Requirement:
Reproduce, from the lines below, exactly the stretch that begins at the line containing "fallopian tube stained" and ends at the line containing "image of neoplastic", both included.

********

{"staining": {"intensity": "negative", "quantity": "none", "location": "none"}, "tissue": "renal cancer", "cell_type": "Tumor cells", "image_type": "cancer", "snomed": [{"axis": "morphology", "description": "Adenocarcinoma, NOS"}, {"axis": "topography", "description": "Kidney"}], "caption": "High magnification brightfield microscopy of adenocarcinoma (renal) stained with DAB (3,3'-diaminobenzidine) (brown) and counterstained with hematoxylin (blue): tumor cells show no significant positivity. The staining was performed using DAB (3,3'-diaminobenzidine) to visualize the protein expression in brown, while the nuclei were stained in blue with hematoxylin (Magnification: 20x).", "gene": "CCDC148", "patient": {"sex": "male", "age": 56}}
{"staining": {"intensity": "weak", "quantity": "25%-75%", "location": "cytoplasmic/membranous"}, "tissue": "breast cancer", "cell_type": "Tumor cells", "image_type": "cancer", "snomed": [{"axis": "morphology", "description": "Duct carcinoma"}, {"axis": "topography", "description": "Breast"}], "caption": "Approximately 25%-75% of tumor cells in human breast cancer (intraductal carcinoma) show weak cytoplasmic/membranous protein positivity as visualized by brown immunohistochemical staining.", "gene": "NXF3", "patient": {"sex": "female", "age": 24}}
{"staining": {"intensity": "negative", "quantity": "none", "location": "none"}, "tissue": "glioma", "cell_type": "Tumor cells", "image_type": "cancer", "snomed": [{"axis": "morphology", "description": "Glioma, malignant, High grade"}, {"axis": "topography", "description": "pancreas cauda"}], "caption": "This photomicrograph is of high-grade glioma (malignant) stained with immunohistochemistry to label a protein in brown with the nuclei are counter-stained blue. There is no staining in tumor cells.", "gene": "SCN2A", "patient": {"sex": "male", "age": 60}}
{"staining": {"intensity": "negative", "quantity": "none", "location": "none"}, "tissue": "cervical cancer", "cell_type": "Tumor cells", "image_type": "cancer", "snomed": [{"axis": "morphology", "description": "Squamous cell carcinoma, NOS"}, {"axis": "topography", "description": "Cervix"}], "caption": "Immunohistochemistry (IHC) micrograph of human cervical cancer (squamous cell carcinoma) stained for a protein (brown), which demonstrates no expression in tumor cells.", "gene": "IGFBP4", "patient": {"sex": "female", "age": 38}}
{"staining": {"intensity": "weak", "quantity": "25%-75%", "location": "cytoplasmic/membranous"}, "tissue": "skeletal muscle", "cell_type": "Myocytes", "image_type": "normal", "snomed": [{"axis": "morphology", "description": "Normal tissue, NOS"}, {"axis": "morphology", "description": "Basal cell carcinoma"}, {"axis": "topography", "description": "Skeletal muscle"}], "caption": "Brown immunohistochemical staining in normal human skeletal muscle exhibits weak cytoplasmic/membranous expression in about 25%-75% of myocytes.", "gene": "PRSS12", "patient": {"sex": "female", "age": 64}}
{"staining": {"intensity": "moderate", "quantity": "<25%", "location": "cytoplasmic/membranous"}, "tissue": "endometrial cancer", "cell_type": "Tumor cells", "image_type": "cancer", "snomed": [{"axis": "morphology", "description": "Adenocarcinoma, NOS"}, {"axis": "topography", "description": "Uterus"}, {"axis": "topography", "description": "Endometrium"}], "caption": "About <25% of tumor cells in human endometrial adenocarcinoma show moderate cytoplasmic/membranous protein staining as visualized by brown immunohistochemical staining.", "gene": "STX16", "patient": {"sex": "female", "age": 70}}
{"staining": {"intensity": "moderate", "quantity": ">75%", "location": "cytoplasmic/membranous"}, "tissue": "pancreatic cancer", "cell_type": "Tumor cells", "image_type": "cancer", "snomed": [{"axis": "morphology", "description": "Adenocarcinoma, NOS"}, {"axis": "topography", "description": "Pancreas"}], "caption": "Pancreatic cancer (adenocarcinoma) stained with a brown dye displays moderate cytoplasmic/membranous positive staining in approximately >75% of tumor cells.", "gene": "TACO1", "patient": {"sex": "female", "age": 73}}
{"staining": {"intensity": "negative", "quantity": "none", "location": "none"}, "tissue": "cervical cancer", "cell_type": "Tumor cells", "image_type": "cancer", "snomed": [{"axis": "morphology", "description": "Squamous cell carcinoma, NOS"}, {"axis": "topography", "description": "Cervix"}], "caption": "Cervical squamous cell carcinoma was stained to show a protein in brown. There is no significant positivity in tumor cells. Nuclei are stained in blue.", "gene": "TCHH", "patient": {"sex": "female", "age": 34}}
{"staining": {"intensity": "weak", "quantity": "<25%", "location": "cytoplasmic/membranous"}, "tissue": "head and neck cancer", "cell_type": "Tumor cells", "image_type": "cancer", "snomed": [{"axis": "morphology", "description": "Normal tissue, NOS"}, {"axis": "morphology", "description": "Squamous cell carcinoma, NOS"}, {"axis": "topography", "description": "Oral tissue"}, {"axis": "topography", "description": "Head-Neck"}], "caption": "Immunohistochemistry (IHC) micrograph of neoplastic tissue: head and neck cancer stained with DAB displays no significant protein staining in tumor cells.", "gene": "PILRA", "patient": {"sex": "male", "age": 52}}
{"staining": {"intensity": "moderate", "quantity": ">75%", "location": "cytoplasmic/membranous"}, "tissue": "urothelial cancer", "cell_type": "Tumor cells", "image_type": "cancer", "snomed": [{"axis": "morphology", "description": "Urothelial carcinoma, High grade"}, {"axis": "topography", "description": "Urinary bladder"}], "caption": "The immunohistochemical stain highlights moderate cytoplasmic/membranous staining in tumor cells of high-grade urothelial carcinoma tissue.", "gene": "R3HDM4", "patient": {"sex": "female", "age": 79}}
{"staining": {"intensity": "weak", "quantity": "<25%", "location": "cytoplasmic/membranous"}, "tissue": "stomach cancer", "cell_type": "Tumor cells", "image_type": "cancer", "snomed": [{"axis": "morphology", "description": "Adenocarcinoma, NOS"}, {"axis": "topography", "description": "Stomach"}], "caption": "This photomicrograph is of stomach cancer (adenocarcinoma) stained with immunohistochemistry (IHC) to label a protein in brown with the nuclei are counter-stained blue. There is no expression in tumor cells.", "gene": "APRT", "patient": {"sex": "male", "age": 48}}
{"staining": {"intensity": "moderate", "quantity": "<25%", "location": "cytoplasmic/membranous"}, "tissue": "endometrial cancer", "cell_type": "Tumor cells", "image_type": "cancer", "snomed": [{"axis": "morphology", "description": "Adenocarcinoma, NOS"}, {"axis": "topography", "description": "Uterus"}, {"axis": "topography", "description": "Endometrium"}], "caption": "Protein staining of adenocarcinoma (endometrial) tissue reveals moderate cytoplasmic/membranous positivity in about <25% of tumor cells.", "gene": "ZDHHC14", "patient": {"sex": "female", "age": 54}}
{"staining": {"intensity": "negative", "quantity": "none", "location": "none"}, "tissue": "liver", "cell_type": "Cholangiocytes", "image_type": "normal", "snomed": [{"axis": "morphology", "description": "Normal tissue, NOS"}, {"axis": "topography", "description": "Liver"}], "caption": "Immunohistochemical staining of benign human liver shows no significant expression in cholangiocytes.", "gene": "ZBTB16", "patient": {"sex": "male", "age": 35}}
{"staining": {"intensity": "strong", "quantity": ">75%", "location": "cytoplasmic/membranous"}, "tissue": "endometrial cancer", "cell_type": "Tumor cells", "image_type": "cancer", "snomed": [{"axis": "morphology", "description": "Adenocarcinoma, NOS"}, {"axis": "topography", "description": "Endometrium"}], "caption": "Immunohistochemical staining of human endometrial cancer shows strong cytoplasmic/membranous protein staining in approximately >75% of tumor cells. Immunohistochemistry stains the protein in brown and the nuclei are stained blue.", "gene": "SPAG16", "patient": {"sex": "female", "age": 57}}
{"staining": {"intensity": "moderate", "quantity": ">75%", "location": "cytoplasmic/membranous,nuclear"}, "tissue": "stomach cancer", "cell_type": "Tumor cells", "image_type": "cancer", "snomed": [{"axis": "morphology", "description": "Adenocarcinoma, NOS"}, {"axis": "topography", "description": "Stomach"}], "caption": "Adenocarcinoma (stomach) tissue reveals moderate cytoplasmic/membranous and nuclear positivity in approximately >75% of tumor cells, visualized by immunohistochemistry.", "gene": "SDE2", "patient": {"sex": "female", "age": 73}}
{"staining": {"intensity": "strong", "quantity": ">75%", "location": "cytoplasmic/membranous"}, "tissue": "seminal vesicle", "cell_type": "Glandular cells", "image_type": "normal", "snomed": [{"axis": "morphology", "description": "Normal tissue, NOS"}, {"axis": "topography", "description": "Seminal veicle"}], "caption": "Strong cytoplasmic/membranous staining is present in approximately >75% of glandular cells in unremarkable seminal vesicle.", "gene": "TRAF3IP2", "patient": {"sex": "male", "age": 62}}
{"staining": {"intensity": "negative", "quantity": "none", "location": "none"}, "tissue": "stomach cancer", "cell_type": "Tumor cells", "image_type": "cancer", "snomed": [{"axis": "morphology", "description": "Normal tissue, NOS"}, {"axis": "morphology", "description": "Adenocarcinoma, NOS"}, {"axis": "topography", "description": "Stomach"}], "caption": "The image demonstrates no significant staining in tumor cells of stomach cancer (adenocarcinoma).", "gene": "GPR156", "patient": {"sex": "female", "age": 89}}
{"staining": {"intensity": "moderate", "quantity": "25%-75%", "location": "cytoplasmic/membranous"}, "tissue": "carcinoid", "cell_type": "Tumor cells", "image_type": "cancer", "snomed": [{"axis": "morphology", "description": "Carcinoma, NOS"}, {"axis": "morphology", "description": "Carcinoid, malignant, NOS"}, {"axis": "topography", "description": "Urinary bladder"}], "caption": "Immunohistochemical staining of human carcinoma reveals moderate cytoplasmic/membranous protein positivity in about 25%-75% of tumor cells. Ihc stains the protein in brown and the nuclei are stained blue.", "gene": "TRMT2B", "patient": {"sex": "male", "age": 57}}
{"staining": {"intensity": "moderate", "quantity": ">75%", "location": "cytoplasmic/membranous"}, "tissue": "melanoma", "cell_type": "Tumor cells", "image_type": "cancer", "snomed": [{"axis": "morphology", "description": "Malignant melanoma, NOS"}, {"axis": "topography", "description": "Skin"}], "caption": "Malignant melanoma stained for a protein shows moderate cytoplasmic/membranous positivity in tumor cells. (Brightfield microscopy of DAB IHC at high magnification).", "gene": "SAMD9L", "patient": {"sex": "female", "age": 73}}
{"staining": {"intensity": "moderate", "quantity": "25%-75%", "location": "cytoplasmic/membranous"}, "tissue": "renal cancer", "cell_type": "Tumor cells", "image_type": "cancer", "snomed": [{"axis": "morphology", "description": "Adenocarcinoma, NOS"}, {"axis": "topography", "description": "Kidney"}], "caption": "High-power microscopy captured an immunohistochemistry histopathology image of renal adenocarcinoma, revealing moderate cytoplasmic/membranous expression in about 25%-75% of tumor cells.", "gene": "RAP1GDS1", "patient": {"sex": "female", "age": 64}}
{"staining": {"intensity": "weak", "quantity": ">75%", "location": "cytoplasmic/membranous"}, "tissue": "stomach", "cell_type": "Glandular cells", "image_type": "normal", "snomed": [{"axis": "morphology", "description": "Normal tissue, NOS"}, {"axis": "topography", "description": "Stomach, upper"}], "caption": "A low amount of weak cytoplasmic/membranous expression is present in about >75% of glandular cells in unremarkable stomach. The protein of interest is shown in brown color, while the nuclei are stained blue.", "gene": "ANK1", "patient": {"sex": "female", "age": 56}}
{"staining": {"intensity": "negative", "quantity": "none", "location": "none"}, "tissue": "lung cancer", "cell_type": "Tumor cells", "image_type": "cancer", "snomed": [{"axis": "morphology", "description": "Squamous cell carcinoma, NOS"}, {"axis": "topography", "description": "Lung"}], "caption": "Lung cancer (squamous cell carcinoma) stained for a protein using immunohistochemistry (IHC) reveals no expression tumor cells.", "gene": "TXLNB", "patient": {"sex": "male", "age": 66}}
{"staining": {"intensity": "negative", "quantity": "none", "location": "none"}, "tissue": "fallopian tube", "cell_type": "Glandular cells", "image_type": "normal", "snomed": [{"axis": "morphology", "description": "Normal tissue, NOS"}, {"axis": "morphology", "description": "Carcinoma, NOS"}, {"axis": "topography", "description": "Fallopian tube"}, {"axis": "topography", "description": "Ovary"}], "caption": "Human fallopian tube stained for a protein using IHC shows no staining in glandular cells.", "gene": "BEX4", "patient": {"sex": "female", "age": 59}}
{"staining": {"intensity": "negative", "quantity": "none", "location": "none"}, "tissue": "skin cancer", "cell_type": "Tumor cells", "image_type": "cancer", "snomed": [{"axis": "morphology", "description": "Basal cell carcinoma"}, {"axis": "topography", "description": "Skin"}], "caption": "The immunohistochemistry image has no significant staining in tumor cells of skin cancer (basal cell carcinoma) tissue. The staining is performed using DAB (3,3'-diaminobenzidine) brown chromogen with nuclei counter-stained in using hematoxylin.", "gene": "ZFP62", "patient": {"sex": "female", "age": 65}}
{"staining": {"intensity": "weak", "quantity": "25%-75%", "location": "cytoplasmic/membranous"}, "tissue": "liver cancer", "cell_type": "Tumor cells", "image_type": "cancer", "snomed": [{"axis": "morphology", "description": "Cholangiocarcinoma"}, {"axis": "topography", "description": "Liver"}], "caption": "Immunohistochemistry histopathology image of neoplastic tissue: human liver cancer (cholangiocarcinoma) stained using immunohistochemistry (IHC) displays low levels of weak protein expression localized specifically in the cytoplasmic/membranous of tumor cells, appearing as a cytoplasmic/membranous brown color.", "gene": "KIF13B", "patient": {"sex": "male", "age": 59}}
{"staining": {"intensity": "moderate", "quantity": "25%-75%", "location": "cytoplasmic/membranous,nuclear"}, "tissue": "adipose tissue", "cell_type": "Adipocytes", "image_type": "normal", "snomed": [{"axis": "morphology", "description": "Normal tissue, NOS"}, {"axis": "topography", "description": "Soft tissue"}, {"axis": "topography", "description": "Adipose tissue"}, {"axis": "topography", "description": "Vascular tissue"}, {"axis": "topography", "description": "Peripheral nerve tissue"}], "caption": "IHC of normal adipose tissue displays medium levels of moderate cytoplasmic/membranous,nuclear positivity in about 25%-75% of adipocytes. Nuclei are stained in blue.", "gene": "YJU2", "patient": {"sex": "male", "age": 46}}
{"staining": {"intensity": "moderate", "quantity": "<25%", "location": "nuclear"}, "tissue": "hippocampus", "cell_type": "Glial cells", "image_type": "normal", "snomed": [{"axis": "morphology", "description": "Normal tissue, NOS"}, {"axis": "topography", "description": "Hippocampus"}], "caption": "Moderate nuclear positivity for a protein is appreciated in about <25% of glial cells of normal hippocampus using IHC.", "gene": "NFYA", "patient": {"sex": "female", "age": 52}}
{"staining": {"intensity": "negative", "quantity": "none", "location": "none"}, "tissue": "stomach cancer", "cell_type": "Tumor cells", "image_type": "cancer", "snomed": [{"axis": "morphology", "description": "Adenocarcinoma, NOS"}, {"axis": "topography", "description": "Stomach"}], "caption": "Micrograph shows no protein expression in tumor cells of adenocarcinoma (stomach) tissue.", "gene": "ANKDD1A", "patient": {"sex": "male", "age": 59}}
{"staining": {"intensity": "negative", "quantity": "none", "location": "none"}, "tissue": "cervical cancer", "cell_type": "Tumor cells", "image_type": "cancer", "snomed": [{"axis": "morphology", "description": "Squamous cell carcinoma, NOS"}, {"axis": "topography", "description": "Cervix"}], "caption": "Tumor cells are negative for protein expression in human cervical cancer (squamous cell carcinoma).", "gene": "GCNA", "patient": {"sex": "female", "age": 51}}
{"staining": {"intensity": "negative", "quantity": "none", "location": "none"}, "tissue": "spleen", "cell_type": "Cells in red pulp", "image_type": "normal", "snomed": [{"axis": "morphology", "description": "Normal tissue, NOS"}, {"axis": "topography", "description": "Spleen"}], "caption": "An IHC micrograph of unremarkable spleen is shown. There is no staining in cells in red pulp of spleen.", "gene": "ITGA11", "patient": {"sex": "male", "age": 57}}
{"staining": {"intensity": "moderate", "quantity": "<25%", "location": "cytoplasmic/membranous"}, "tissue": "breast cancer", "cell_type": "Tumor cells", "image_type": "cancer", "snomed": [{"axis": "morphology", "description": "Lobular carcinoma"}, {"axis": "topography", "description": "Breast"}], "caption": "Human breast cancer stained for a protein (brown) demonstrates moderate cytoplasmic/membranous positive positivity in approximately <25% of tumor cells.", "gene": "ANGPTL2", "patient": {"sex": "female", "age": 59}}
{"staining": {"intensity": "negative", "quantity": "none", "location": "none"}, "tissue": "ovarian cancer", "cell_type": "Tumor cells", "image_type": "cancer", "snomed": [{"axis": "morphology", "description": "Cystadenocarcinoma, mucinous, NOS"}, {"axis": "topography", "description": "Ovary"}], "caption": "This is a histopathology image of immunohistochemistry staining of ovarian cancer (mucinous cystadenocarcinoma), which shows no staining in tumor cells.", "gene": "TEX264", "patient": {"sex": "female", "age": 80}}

********

Result below:
{"staining": {"intensity": "negative", "quantity": "none", "location": "none"}, "tissue": "fallopian tube", "cell_type": "Glandular cells", "image_type": "normal", "snomed": [{"axis": "morphology", "description": "Normal tissue, NOS"}, {"axis": "morphology", "description": "Carcinoma, NOS"}, {"axis": "topography", "description": "Fallopian tube"}, {"axis": "topography", "description": "Ovary"}], "caption": "Human fallopian tube stained for a protein using IHC shows no staining in glandular cells.", "gene": "BEX4", "patient": {"sex": "female", "age": 59}}
{"staining": {"intensity": "negative", "quantity": "none", "location": "none"}, "tissue": "skin cancer", "cell_type": "Tumor cells", "image_type": "cancer", "snomed": [{"axis": "morphology", "description": "Basal cell carcinoma"}, {"axis": "topography", "description": "Skin"}], "caption": "The immunohistochemistry image has no significant staining in tumor cells of skin cancer (basal cell carcinoma) tissue. The staining is performed using DAB (3,3'-diaminobenzidine) brown chromogen with nuclei counter-stained in using hematoxylin.", "gene": "ZFP62", "patient": {"sex": "female", "age": 65}}
{"staining": {"intensity": "weak", "quantity": "25%-75%", "location": "cytoplasmic/membranous"}, "tissue": "liver cancer", "cell_type": "Tumor cells", "image_type": "cancer", "snomed": [{"axis": "morphology", "description": "Cholangiocarcinoma"}, {"axis": "topography", "description": "Liver"}], "caption": "Immunohistochemistry histopathology image of neoplastic tissue: human liver cancer (cholangiocarcinoma) stained using immunohistochemistry (IHC) displays low levels of weak protein expression localized specifically in the cytoplasmic/membranous of tumor cells, appearing as a cytoplasmic/membranous brown color.", "gene": "KIF13B", "patient": {"sex": "male", "age": 59}}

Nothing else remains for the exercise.